According to the above embodiment, when data is transferred from multiple input/output devices to memory, the memory side has an address width and data width of 32 bits, and the input/output device side has an address width of 20 bits and a data width of 16 bits. With this, it was possible to extend an address from a 20-bit address width to a 32-bit address width and to perform packing from 16-bit data to 32-bit data. In particular, by having the IFP perform this address expansion and data packing, it has become possible to perform time-division transfer between multiple input/output devices and memory. The time division referred to here means that the input/output devices 121 to
124 are operating simultaneously at a certain moment, and each input/output device sequentially stores data in the buffer register within the IFP using the bus under the IFP. Furthermore, in this embodiment, the data transfer from the input/output device to the memory 103 is a DMA transfer, and by providing one mapping register in the middle of the data transfer path for both, ○I. Address expansion, buffering management of data coming from multiple input/output devices, and data packing can be performed using hardware. Furthermore, this enables time-sharing simultaneous operation of multiple input/output devices, allowing various data in the system to be Collection becomes faster, which has the effect of speeding up system control. Note that the unit of writing data to the memory 101 is 32
Being bits has the advantage that software does not have to take special care when using the data.

The various bit lengths handled in this example are just examples;
This does not mean that other bit lengths are not allowed. Furthermore, the data processing system is not limited to that shown in FIG.

Further, although data is transferred between the memory and the input/output device, the present invention is also applicable to data transfer between the memory and a data processing device, a communication control device, etc. other than the input/output device. Furthermore, the memory may be other than the main memory, and in short, the present invention can be extended between devices having different transfer bit lengths.

〔Effect of the invention〕

According to the present invention, data buffer address information can be stored in a register for address conversion, and address conversion and buffer control can be performed simultaneously. This made data transfer more efficient.

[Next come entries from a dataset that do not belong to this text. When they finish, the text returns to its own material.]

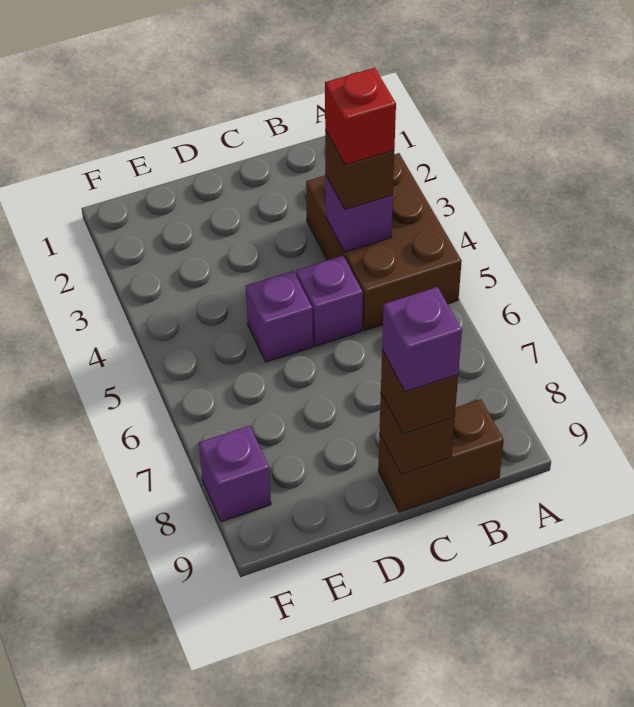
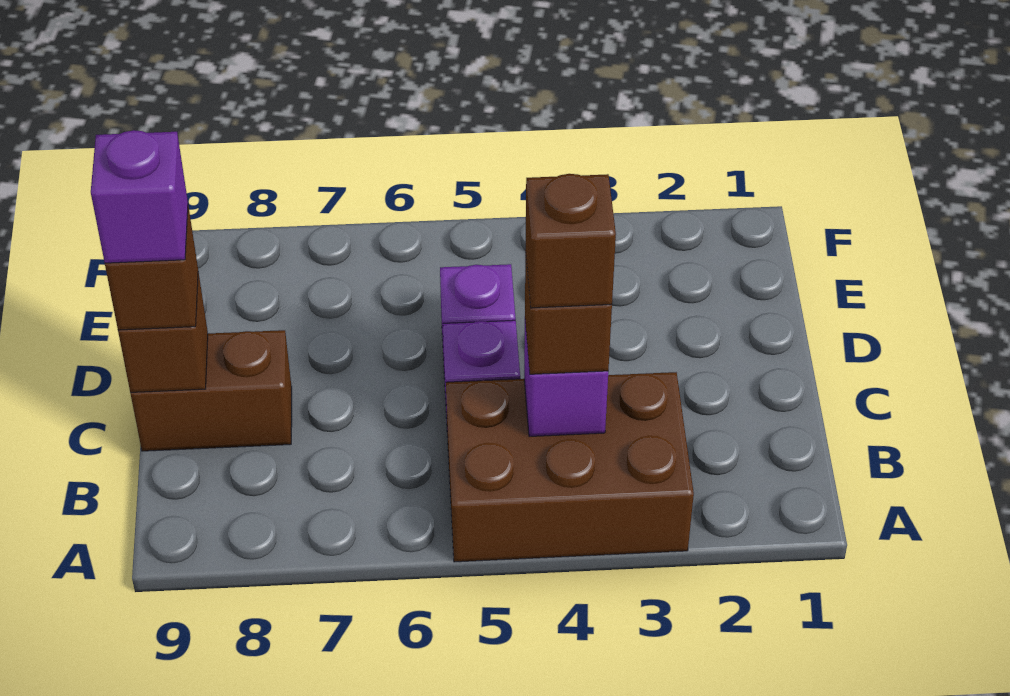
red 1x1 brick [325,68,396,165] -> brown 1x1 brick [526,174,616,308]
brown 1x2 brick [378,399,504,512] -> brown 1x2 brick turned to [130,330,292,451]
purple 1x1 brick [199,426,271,522] -> none

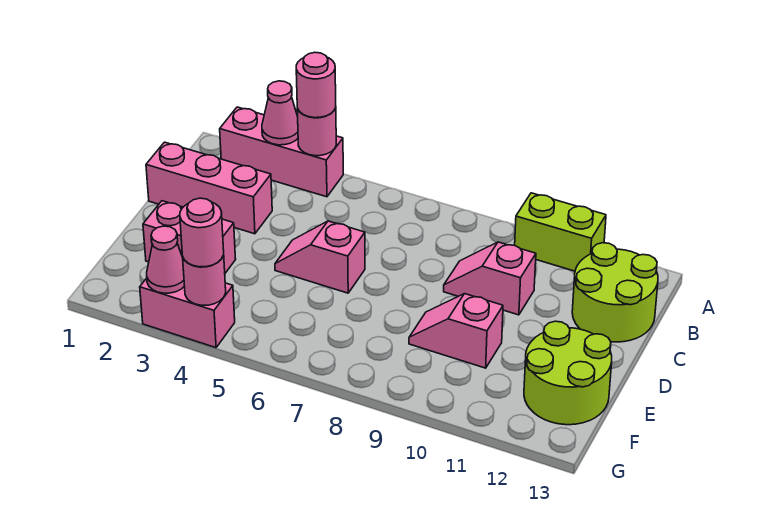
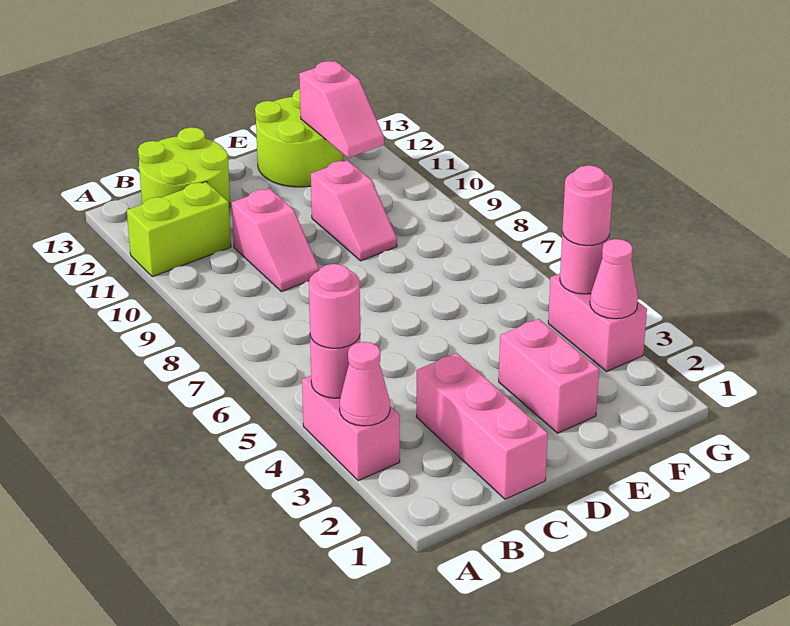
pink 1x3 brick [220,107,343,197] -> pink 1x2 brick [302,376,400,481]
lime 1x2 brick [515,193,606,271] -> lime 1x2 brick turned to [127,182,231,277]
pink 1x2 slope [275,221,365,293] -> pink 1x2 slope moved to [299,61,384,158]

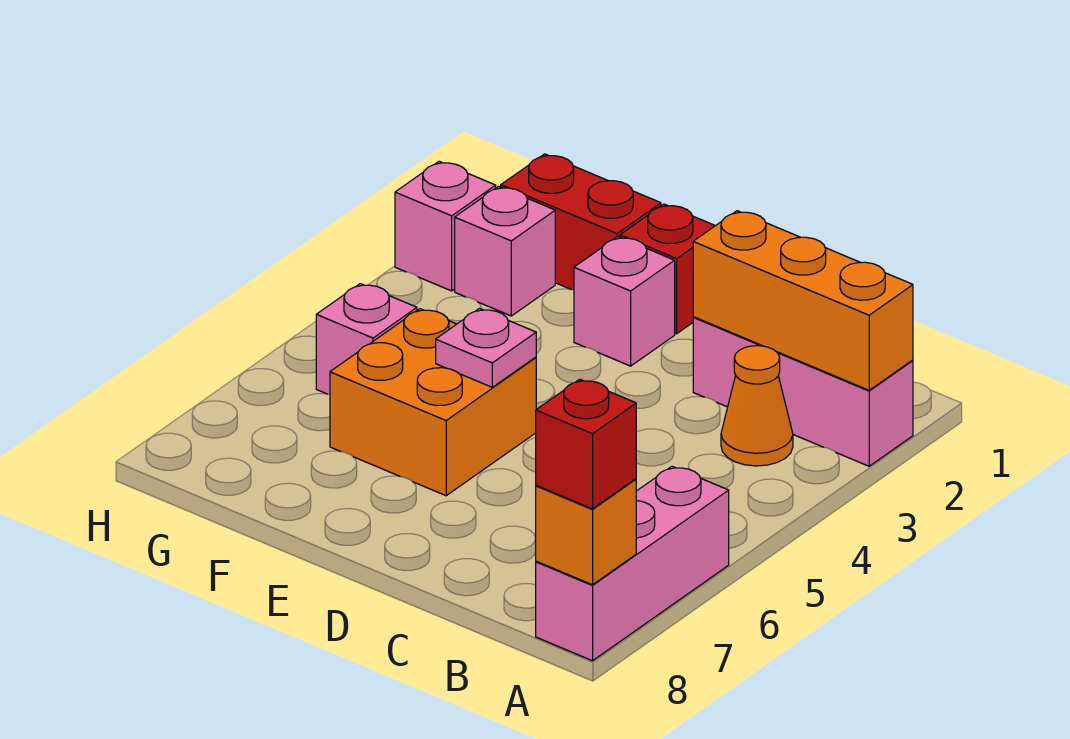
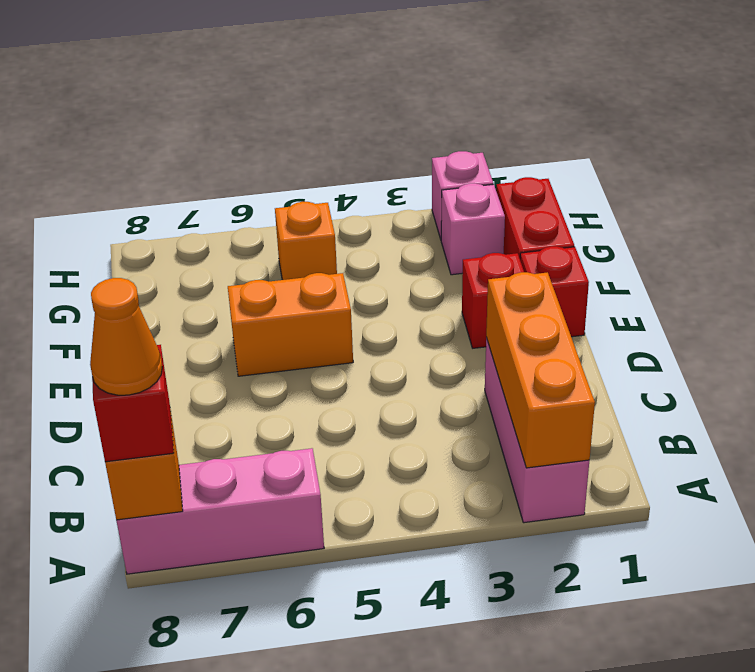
orange 1x1 cone [721,346,793,466] -> orange 1x1 cone moved to [90,278,162,395]
pink 1x1 brick [574,237,675,366] -> red 1x1 brick [462,253,524,348]
orange 2x2 brick [330,309,536,496] -> orange 1x2 brick [228,273,353,376]
pink 1x1 plate [436,308,536,387] -> none
pink 1x1 brick [316,284,417,395] -> orange 1x1 brick [275,202,337,280]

[Brief explanation of the drawing]

FIG. 1 is a diagram showing a data processing system to which the present invention is applied, FIG. 2 is a diagram of an embodiment of the IFP 108, and FIG. 3 is a diagram of a more specific embodiment of the IFP 108. 101... Main memory (M), 102... Memory control unit (MCU), 103... Bus (BUS), 104... Service processor (SVP), 105... Job processor (JOP),
106...Input/output processor (IOP), 107...
...File control processor (FCP), 108...
Interface processor (IFP), 121~
124...I/O device.

Claims (1)

[Scope of Claims] 1. A first memory for buffering data from one of the devices, and a first memory for buffering address information and data for converting addresses from the one device. A second memory that stores two pieces of information, the address information of the first memory, and can read them simultaneously; and the second memory is accessed by the address information from one of the devices, and the address information corresponding to the address is accessed. means for simultaneously reading address information for address conversion and a buffer address of the first memory;
means for creating an address for the other device from the read address information for address conversion and a part of the address information from the one device, and according to the read buffer address of the first memory. means for creating data for the other device based on the data from the one device and storing it in the first memory; and the address created and the created data stored in the first memory. an interface conversion device comprising: means for transferring the information to the other device; 2. The interface conversion device according to claim 1, wherein the one device and the other device are memory and input/output devices.